(By Raj Narayan)
“Water, water everywhere, and all the boards did shrink; water, water, everywhere, nor any drop to drink”
These lines by Samuel Taylor Coleridge in ‘The Rime of the Ancient Mariner’ ring true for India today.
They also bring out the sordid state of our water economy and the criminal disregard with which political parties have dealt with the issue in the seven decades since the country began handling its fate and defining its future.
While successive Congress governments paid lip-service to the cause in the past, Prime Minister Narendra Modi brought the issue to fore by specifically articulating two issues – cleaning up the Ganges, and cross-linking the major rivers – in the 2014 BJP manifesto. Of course, nothing much has changed on either front.
Yet, the fact remains that as voters prepare to choose their leaders, the question of water scarcity looms large in several pockets. Sample this: a citizen’s group in Kuttanad (Kerala) have threatened to use NOTA if the political parties delay in setting up pipelines to the region, once known for its scenic backwaters– a jewel of God’s Own Country.
The situation in Maharashtra is worse. This writer toured extensively around Pune, Nasik and Nandurbar to find several groups of people strongly advocating the NOTA approach to “wake up the political class” to their travails. Of course, farmer suicides and the much-publicized march to Delhi are still fresh in people’s mind.
In Kerala’s Malampuzha assembly segment that falls in the Palakkad Lok Sabha constituency, residents of villages in the Palakkad-Pollachi stretch have taken candidates of all three political parties to task. Town-hall meetings, personally witnessed by this writer, saw irate residents question candidates of the LDF, UDF and the BJP on how they planned to provide Malampuzha river water to their homes and the timeframe that they need to do so.
That the situation is assuming alarming proportions is obvious from a recent report by the NITI Aayog. which suggests that baseline water shortage is critical in most of India, the worst affected being the western parts as well as parts of Andhra Pradesh. Baseline water stress is defined as the percentage of total annual flow that is withdrawn for human use.
It goes on to suggest that as many as two lakh people are dying each year due to inadequate access to safe water, while 21 major cities may run out of groundwater by end of 2020 with as many as 75% of the households running out of drinking water at home.
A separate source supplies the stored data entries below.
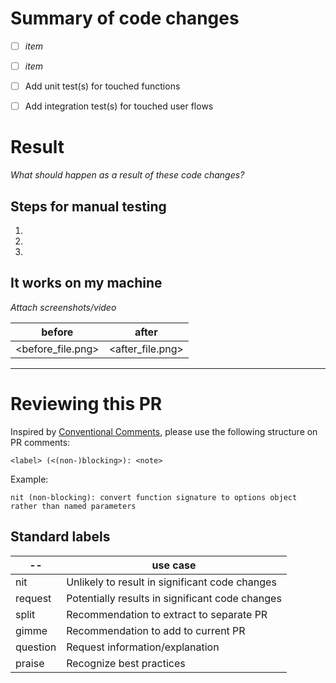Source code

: 
# Summary of code changes
- [ ] _item_
- [ ] _item_
- [ ] Add unit test(s) for touched functions
- [ ] Add integration test(s) for touched user flows


# Result
_What should happen as a result of these code changes?_

## Steps for manual testing
1. 
2. 
3. 

## It works on my machine
_Attach screenshots/video_

|before|after|
|--|--|
|<before_file.png>|<after_file.png>|

---

# Reviewing this PR
Inspired by [Conventional Comments](https://conventionalcomments.org/), please use the following structure on PR comments:

`<label> (<(non-)blocking>): <note>`

Example:

`nit (non-blocking): convert function signature to options object rather than named parameters`

## Standard labels
|--|use case|
|--|--|
|nit|Unlikely to result in significant code changes|
|request|Potentially results in significant code changes|
|split|Recommendation to extract to separate PR|
|gimme|Recommendation to add to current PR|
|question|Request information/explanation|
|praise|Recognize best practices|
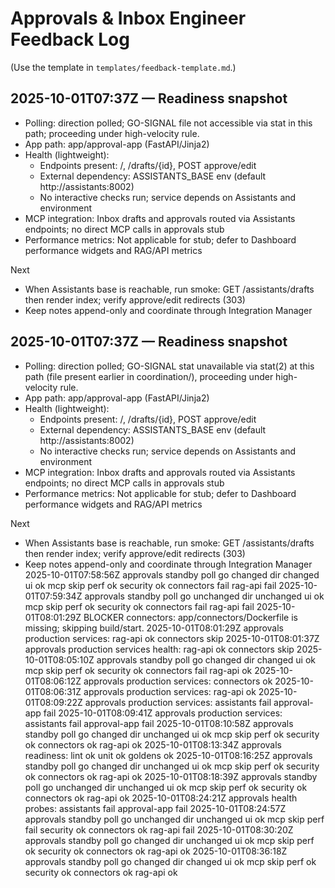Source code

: # Approvals & Inbox Engineer Feedback Log

(Use the template in `templates/feedback-template.md`.)

## 2025-10-01T07:37Z — Readiness snapshot
- Polling: direction polled; GO-SIGNAL file not accessible via stat in this path; proceeding under high-velocity rule.
- App path: app/approval-app (FastAPI/Jinja2)
- Health (lightweight):
  - Endpoints present: /, /drafts/{id}, POST approve/edit
  - External dependency: ASSISTANTS_BASE env (default http://assistants:8002)
  - No interactive checks run; service depends on Assistants and environment
- MCP integration: Inbox drafts and approvals routed via Assistants endpoints; no direct MCP calls in approvals stub
- Performance metrics: Not applicable for stub; defer to Dashboard performance widgets and RAG/API metrics

Next
- When Assistants base is reachable, run smoke: GET /assistants/drafts then render index; verify approve/edit redirects (303)
- Keep notes append-only and coordinate through Integration Manager

## 2025-10-01T07:37Z — Readiness snapshot
- Polling: direction polled; GO-SIGNAL stat unavailable via stat(2) at this path (file present earlier in coordination/), proceeding under high-velocity rule.
- App path: app/approval-app (FastAPI/Jinja2)
- Health (lightweight):
  - Endpoints present: /, /drafts/{id}, POST approve/edit
  - External dependency: ASSISTANTS_BASE env (default http://assistants:8002)
  - No interactive checks run; service depends on Assistants and environment
- MCP integration: Inbox drafts and approvals routed via Assistants endpoints; no direct MCP calls in approvals stub
- Performance metrics: Not applicable for stub; defer to Dashboard performance widgets and RAG/API metrics

Next
- When Assistants base is reachable, run smoke: GET /assistants/drafts then render index; verify approve/edit redirects (303)
- Keep notes append-only and coordinate through Integration Manager
2025-10-01T07:58:56Z approvals standby poll go changed dir changed ui ok mcp skip perf ok security ok connectors fail rag-api fail
2025-10-01T07:59:34Z approvals standby poll go unchanged dir unchanged ui ok mcp skip perf ok security ok connectors fail rag-api fail
2025-10-01T08:01:29Z BLOCKER connectors: app/connectors/Dockerfile is missing; skipping build/start.
2025-10-01T08:01:29Z approvals production services: rag-api ok connectors skip
2025-10-01T08:01:37Z approvals production services health: rag-api ok connectors skip
2025-10-01T08:05:10Z approvals standby poll go changed dir changed ui ok mcp skip perf ok security ok connectors fail rag-api ok
2025-10-01T08:06:12Z approvals production services: connectors ok
2025-10-01T08:06:31Z approvals production services: rag-api ok
2025-10-01T08:09:22Z approvals production services: assistants fail approval-app fail
2025-10-01T08:09:41Z approvals production services: assistants fail approval-app fail
2025-10-01T08:10:58Z approvals standby poll go changed dir unchanged ui ok mcp skip perf ok security ok connectors ok rag-api ok
2025-10-01T08:13:34Z approvals readiness: lint ok unit ok goldens ok
2025-10-01T08:16:25Z approvals standby poll go changed dir unchanged ui ok mcp skip perf ok security ok connectors ok rag-api ok
2025-10-01T08:18:39Z approvals standby poll go unchanged dir unchanged ui ok mcp skip perf ok security ok connectors ok rag-api ok
2025-10-01T08:24:21Z approvals health probes: assistants fail approval-app fail
2025-10-01T08:24:57Z approvals standby poll go unchanged dir unchanged ui ok mcp skip perf fail security ok connectors ok rag-api fail
2025-10-01T08:30:20Z approvals standby poll go changed dir unchanged ui ok mcp skip perf ok security ok connectors ok rag-api ok
2025-10-01T08:36:18Z approvals standby poll go changed dir changed ui ok mcp skip perf ok security ok connectors ok rag-api ok
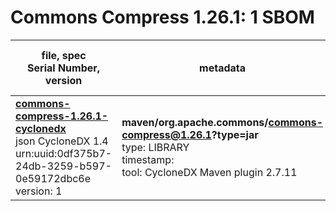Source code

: Commons Compress 1.26.1: 1 SBOM
=======

| file, spec<br>Serial Number, version| metadata | components<br>by type<br>- libs purl types |
| ----------------------------------- | -------- | ------------------------------------------ |
| **[commons-compress-1.26.1-cyclonedx](maven/org.apache.commons/commons-compress/1.26.1/commons-compress-1.26.1-cyclonedx.json)**<br>json CycloneDX 1.4<br>urn:uuid:0df375b7-24db-3259-b597-0e59172dbc6e<br>version: 1 | **maven/org.apache.commons/commons-compress@1.26.1?type=jar**<br>type: LIBRARY<br>timestamp: <br>tool: CycloneDX Maven plugin 2.7.11 | 8<br>`library`: 8 <br>- `maven`: 8  |
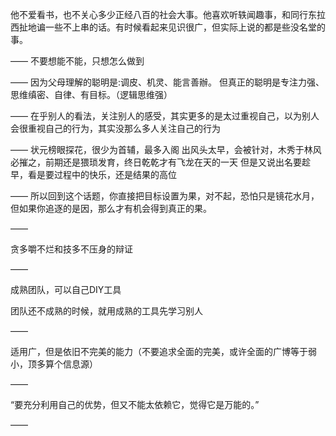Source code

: 他不爱看书，也不关心多少正经八百的社会大事。他喜欢听轶闻趣事，和同行东拉西扯地谝一些不上串的话。有时候看起来见识很广，但实际上说的都是些没名堂的事。

——
不要想能不能，只想怎么做到

——
因为父母理解的聪明是:调皮、机灵、能言善辦。
但真正的聪明是专注力强、思维缜密、自律、有目标。（逻辑思维强）

——
在乎别人的看法，关注别人的感受，其实更多的是太过重视自己，以为别人会很重视自己的行为，其实没那么多人关注自己的行为

——
状元榜眼探花，很少为首辅，最多入阁
出风头太早，会被针对，木秀于林风必摧之，前期还是猥琐发育，终日乾乾才有飞龙在天的一天
但是又说出名要趁早，看是要过程中的快乐，还是结果的高位

——
所以回到这个话题，你直接把目标设置为果，对不起，恐怕只是镜花水月，但如果你追逐的是因，那么才有机会得到真正的果。

——

贪多嚼不烂和技多不压身的辩证

——

成熟团队，可以自己DIY工具

团队还不成熟的时候，就用成熟的工具先学习别人

——

适用广，但是依旧不完美的能力（不要追求全面的完美，或许全面的广博等于弱小，顶多算个信息源）

——

“要充分利用自己的优势，但又不能太依赖它，觉得它是万能的。”

——

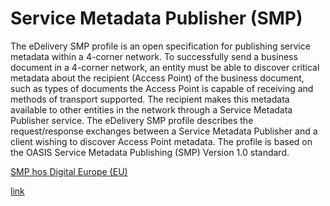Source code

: # Service Metadata Publisher (SMP)

The eDelivery SMP profile is an open specification for publishing service metadata within a 4-corner network. To successfully send a business document in a 4-corner network, an entity must be able to discover critical metadata about the recipient (Access Point) of the business document, such as types of documents the Access Point is capable of receiving and methods of transport supported. The recipient makes this metadata available to other entities in the network through a Service Metadata Publisher service. The eDelivery SMP profile describes the request/response exchanges between a Service Metadata Publisher and a client wishing to discover Access Point metadata. The profile is based on the OASIS Service Metadata Publishing (SMP) Version 1.0 standard. 

<a href="https://ec.europa.eu/digital-building-blocks/wikis/display/DIGITAL/SMP" target="_blank">SMP hos Digital Europe (EU)</a>

[link](ehmiSMP_%20Registrations.md)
Of course, close to three-fourths of the total available water in India would become contaminated by then.
Globally, per capita availability of water below 1700 cubic-meters is considered a water-stressed situation, and the NITI Aayog report says that from a level of 5100 cubic meters in 1950-51, the figure dropped to 2000 in 1991-92 and below 1700 in 2011-12. At present, the figure stands at 1500-1600, and by 2030 this could drop to about 1000 cubic meters, meaning that the haves would be differentiated from the have-nots based on drinking water alone!
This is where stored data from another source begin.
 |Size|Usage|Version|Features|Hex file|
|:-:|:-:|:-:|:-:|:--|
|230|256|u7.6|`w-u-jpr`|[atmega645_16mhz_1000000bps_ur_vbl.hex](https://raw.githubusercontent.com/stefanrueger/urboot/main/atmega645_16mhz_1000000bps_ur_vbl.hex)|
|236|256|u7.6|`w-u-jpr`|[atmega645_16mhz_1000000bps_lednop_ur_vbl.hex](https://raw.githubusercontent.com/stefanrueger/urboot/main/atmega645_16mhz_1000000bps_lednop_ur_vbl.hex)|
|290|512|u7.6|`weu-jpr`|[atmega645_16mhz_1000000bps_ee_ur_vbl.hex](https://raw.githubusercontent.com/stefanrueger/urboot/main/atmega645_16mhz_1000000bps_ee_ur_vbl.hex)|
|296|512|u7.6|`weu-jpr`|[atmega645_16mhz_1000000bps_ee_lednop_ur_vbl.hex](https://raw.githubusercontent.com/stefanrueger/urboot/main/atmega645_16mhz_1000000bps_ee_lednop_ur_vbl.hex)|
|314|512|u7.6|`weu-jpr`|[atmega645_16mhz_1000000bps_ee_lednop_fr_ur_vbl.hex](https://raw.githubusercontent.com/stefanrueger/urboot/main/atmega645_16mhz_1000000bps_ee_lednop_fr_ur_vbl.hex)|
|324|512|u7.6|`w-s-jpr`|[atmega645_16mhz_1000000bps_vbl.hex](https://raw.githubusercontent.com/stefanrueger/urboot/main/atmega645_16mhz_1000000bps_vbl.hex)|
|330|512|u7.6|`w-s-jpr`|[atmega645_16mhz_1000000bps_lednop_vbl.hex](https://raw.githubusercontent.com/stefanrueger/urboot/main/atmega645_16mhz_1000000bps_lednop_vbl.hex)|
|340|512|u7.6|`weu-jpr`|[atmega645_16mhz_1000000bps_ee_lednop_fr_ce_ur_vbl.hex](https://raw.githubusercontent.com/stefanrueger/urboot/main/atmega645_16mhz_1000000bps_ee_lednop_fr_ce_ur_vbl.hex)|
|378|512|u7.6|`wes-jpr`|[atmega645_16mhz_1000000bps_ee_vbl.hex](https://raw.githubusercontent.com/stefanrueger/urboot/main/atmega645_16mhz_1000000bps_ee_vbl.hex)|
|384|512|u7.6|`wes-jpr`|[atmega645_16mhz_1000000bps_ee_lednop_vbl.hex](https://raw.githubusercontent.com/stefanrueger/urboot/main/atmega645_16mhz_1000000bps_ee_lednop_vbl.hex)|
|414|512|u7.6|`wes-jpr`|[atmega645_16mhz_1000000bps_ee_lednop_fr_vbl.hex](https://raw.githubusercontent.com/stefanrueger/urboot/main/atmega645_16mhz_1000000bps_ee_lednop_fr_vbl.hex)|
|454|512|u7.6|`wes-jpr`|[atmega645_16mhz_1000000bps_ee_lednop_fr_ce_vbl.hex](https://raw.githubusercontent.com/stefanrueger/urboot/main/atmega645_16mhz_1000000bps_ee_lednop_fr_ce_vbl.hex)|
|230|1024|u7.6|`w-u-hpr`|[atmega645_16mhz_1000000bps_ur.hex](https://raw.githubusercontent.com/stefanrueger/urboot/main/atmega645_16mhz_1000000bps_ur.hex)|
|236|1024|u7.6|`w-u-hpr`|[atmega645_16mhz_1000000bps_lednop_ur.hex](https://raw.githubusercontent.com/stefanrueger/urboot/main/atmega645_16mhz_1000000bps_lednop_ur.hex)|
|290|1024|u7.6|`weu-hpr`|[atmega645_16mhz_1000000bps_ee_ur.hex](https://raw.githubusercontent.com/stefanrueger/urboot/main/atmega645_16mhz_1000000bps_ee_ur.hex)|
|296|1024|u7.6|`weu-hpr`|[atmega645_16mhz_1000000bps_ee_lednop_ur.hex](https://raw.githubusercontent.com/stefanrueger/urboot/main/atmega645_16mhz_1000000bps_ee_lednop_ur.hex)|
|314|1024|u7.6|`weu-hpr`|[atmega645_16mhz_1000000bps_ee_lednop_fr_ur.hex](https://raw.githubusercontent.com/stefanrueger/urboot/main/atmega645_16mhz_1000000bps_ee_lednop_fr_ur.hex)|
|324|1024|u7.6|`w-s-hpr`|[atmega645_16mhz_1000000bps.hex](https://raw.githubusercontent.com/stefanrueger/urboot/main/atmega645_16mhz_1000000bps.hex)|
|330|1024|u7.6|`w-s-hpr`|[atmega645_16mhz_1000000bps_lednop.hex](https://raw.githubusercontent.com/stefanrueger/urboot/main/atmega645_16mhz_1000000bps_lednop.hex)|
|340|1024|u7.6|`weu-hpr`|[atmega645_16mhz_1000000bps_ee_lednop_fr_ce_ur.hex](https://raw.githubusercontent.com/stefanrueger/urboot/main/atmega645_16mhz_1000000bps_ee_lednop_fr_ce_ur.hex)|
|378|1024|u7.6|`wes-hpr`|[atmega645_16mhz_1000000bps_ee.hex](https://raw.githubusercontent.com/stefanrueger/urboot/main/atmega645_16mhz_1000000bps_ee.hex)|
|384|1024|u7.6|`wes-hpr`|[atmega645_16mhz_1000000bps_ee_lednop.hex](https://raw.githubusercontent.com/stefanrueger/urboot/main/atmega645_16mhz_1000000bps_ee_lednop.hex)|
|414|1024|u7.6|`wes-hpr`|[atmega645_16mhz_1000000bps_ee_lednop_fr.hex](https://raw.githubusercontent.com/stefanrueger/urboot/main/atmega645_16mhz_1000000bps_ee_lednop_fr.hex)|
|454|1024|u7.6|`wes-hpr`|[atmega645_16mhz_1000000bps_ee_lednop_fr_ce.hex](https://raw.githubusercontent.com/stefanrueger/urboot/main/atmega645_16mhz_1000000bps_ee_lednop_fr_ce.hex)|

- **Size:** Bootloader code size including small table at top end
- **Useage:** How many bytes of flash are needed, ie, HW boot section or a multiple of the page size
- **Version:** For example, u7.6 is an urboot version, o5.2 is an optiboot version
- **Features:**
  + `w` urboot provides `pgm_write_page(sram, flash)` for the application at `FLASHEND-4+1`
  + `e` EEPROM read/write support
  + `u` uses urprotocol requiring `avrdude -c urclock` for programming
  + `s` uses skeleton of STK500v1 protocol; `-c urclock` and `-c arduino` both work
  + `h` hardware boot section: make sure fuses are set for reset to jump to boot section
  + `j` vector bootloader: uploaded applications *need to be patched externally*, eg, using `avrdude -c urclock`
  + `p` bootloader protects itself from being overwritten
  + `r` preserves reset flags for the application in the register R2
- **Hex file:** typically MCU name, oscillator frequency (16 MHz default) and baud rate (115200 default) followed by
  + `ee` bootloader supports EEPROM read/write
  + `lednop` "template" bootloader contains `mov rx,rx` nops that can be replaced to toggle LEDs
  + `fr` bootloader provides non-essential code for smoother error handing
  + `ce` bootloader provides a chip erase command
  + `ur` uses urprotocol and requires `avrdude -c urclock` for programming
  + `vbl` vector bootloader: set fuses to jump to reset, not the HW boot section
Given this precarious situation, political parties continue to make the right noises. The BJP has promised a new ministry for water resources while Modi has also coined the “Jal Jivan Mission” to ensure piped water for every household by 2024.
While the BJP manifesto five years ago had promised drinking water for all, the fact remains that the Narendra Modi-led administration has reduced the outlay for the National Rural Drinking Water Program (NWRDP) steadily over the past five years. In 2014-15, only 0.6% of the total water funding went to the NWRDP which shrunk to 0.2% in 2018-19.
On the other hand, the Congress has once again waxed eloquent on water, devoting an entire chapter to it in its 2019 manifesto. Besides promising a Ministry of Water, it reiterates the importance of universal access to drinking water and says the party will double the budget for cleaning rivers and focus special attention on access to water.
Though potable water is a concurrent subject, this time the voters aren’t waiting for assembly elections to voice their angst. A recent survey by the Association for Democratic Reforms (ADR) suggests that water stands at third place behind unemployment and healthcare in a list of governance issues.
For once, it seems voters aren’t ready to allow water reforms to gather moss!